Your answer is the lines below, exactly, from the one that contains "focal_35mm: 89" through the one that contains "f_number: 4.6", both included.

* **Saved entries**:
-*-*-

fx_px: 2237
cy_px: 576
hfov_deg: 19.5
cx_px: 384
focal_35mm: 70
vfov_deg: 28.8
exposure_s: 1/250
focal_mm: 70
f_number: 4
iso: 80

-*-*-

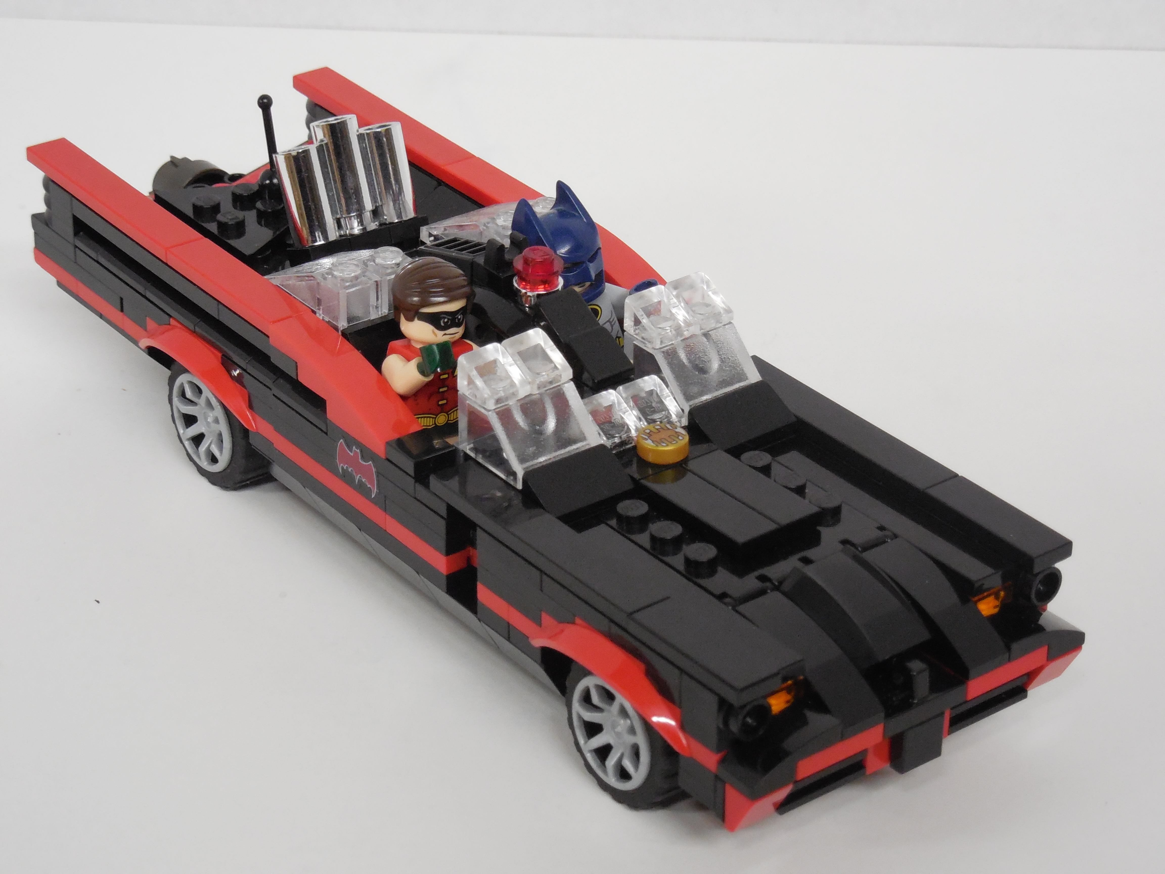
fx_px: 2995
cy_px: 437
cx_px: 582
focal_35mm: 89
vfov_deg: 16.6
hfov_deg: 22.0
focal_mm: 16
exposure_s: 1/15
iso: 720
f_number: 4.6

-*-*-

* **Result of the task**:
focal_35mm: 89
vfov_deg: 16.6
hfov_deg: 22.0
focal_mm: 16
exposure_s: 1/15
iso: 720
f_number: 4.6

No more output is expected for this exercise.